The disk was first found with Spitzer and WISE data. The researchers find dust with a temperature of about 800 Kelvin (K) at 0.06 astronomical units (AU). The researchers suspect that two planetary embroys collided with each other at distances similar to transiting rocky exoplanets, known at the time. At first it was suspected that the disk also contains a cold component at 120 K. Using far-infrared observations it was indeed found that the disk has a cold component with a temperature of around 130 K. There are currently two interpretations of the disk. One work interprets the infrared excess as two rings: an inner ring at 0.30–0.35 AU and an outer ring at 25–45 AU. Another work interprets the excess as two disks: an inner disk at around 0.07 AU and an outer disk at 2.7 AU.
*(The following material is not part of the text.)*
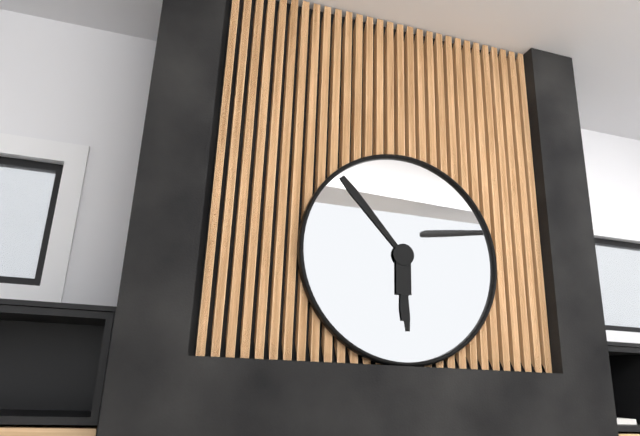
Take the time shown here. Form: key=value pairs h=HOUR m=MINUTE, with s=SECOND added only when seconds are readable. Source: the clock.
h=5 m=53 s=30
In 2021 it was found that the infrared brightness of the system is extreme variable, similar to NGC 2547-ID8. This was found from an observation campaign with Spitzer. This work found that one major event occurred in 2019, leading to an increase of infrared brightness. This event was produced by the collision of two objects 60 km in size. The disk was however extreme before this event and variable over a period of 15 years, meaning additional collisions must take place in the disk. The same work suggests that the objects in an asteroid-like belt at 0.3 AU are perturbed by a giant planet or brown dwarf. This results in a high level of collisions between planetesimals and the dust will be dragged towards the star due to the stellar wind. A high level of collisions are happening in the inner region, because the dust is removed very fast. The system might be an analogue to the late heavy bombardment in the Solar System. Another work failed to detect silicate emission in the mid-infrared with Subaru/COMICS. The researchers interpret this as dust grains composed primarily of metallic iron. The researchers interpret this observation as a similar scenario that formed planet Mercury. In this scenario a rocky planet is subjected to erosive bombardment and the ejecta from the interior of the planet is ground into small particles. This scenario is more likely with an inner system packed with Earth-type and super-Earth-type planets.